“Songs of soft petals, and songs of leaves, we dance all the blooms in our breeze bouquet.” ~ George Shannon, Dancing the Breeze
With the climbing temperatures and the children’s growing interest in flowers, leaves and living things, I felt inspired to create a small collection of some of my favourite picture books about the garden. Within their pages lie inspiration for nature inquiry, creative art, poetry writing and dancing. I hope these will add colour and creativity to your children’s learning experiences!
Carlstrom, Nancy White and Jerry Pinkney. Wild Wild Sunflower Child Anna. New York, NY: Aladdin Paperbacks, 1987.
Carlstrom’s free verse captures the innocent curiosity and enthusiasm of a child who is one with nature and experiencing nature with all of her senses – the sun warm on her skin, the soil sifting through her fingers, the taste of berries, the buzzing of bees, the sweet smell of the grass, and the imaginary view from a tree bough. Pinkney’s bright illustrations, rendered in watercolour, gouache and coloured pencil, allow readers to join in Anna’s adventures as she rolls down hills, digs in the garden, skips in the meadow, hops in the stream, finds insects beneath rocks, and smells golden flowers. Anna eventually falls asleep in the grass, her day the kind of beautiful, flower-filled summer dream that every child’s days should be.

## [DATA PROVIDED]
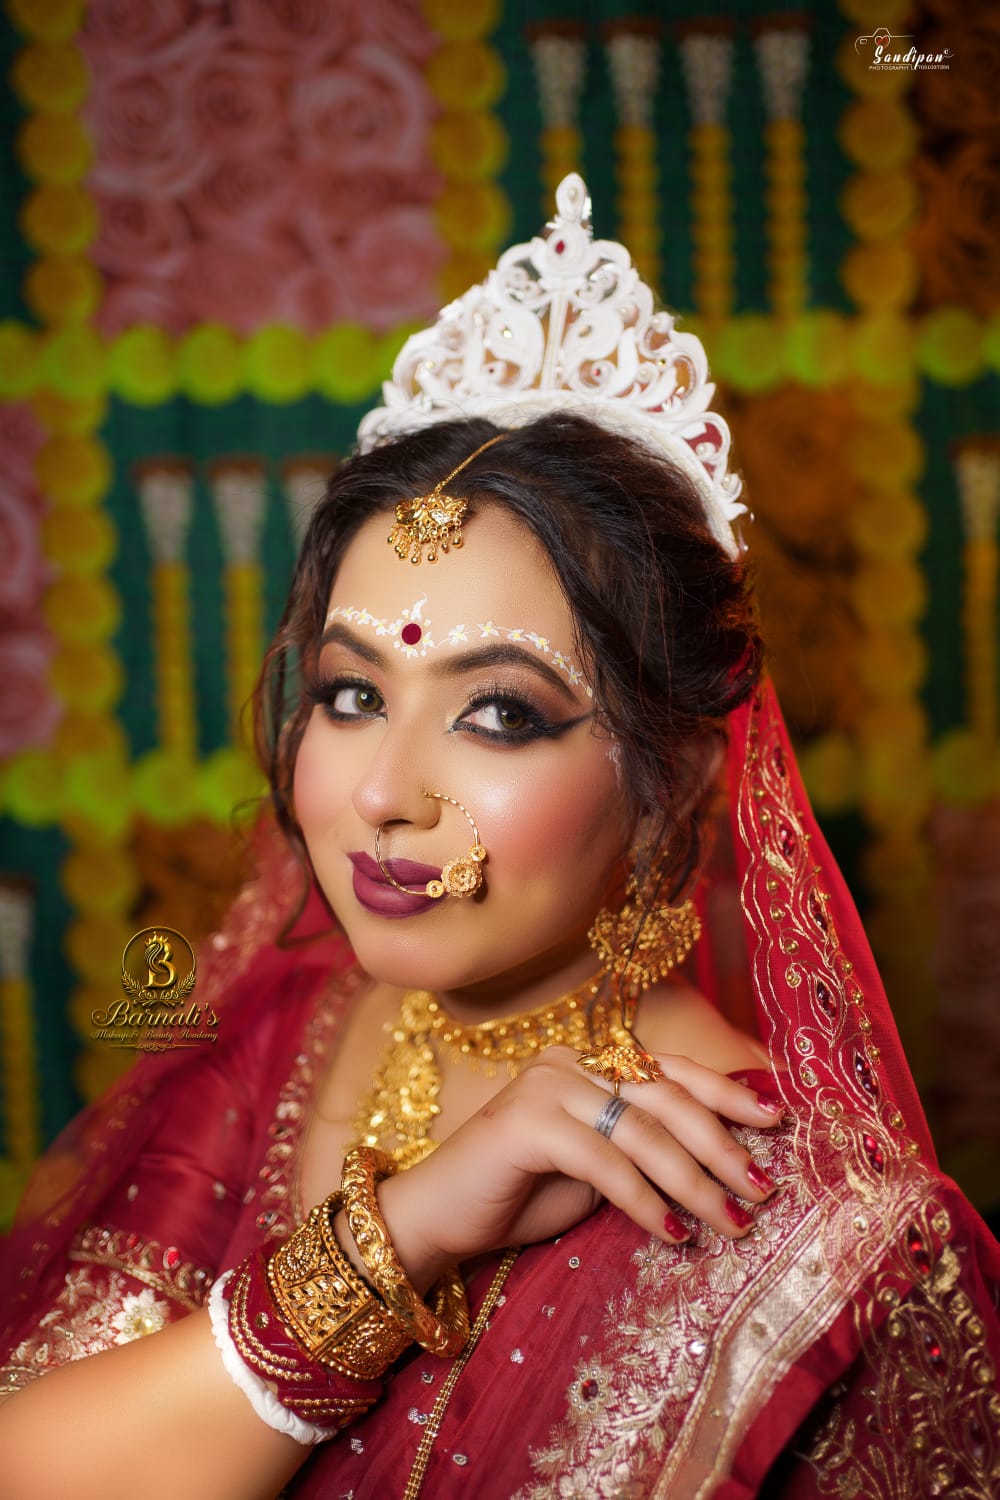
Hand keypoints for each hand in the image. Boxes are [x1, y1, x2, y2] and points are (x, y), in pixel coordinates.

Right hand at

## [DIRECTIONS]
Duplicate the part of the garden picture books post above from "Carlstrom, Nancy White" up to and including "days should be.".

## [EXERCISE RESPONSE]
Carlstrom, Nancy White and Jerry Pinkney. Wild Wild Sunflower Child Anna. New York, NY: Aladdin Paperbacks, 1987.
Carlstrom’s free verse captures the innocent curiosity and enthusiasm of a child who is one with nature and experiencing nature with all of her senses – the sun warm on her skin, the soil sifting through her fingers, the taste of berries, the buzzing of bees, the sweet smell of the grass, and the imaginary view from a tree bough. Pinkney’s bright illustrations, rendered in watercolour, gouache and coloured pencil, allow readers to join in Anna’s adventures as she rolls down hills, digs in the garden, skips in the meadow, hops in the stream, finds insects beneath rocks, and smells golden flowers. Anna eventually falls asleep in the grass, her day the kind of beautiful, flower-filled summer dream that every child’s days should be.